Vítor Gazimba

Personal information
- Full name: Vítor Hugo Brito Gazimba
- Date of birth: 1 October 1987 (age 38)

Team information
- Current team: Portugal U16 (manager)

Managerial career
- Years: Team
- 2014–2018: Strømsgodset (assistant)
- 2019: Kongsvinger
- 2020–2021: Örebro (assistant)
- 2021: Örebro
- 2022–2024: Pogoń Szczecin (assistant)
- 2024: Al-Fateh (assistant)
- 2025–2026: BK Häcken (assistant)
- 2026–: Portugal U16

= Vítor Gazimba =

Portuguese football manager

Vítor Hugo Brito Gazimba (born 1 October 1987) is a Portuguese professional football manager who is the current head coach of Portugal U16.

==Career==
Moving to Norway after studying sports science, he was an assistant and academy manager in Strømsgodset for five seasons, and manager of Kongsvinger for one season.

He became assistant manager of Örebro in 2020 and manager in 2021. After only four months as manager of the Allsvenskan club, he was sacked in October 2021.

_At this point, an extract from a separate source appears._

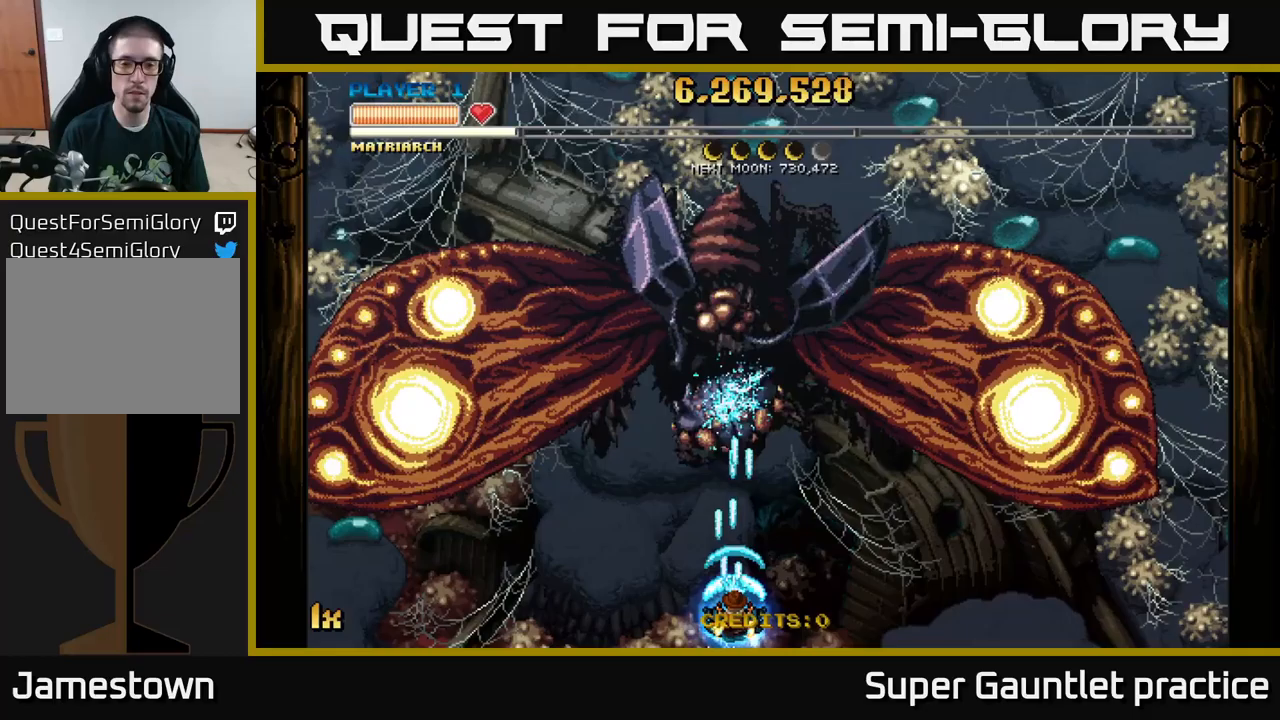
{"buttons": ["A"], "left_stick": "center", "events": []}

In June 2022, he was hired as assistant to Jens Gustafsson at Polish club Pogoń Szczecin. He left Pogoń on 23 August 2024, over a week after Gustafsson's departure. In January 2025, Gazimba signed on as assistant manager of BK Häcken, where Gustafsson had become manager.

Gazimba resigned in the summer of 2026 to become head coach of Portugal U16.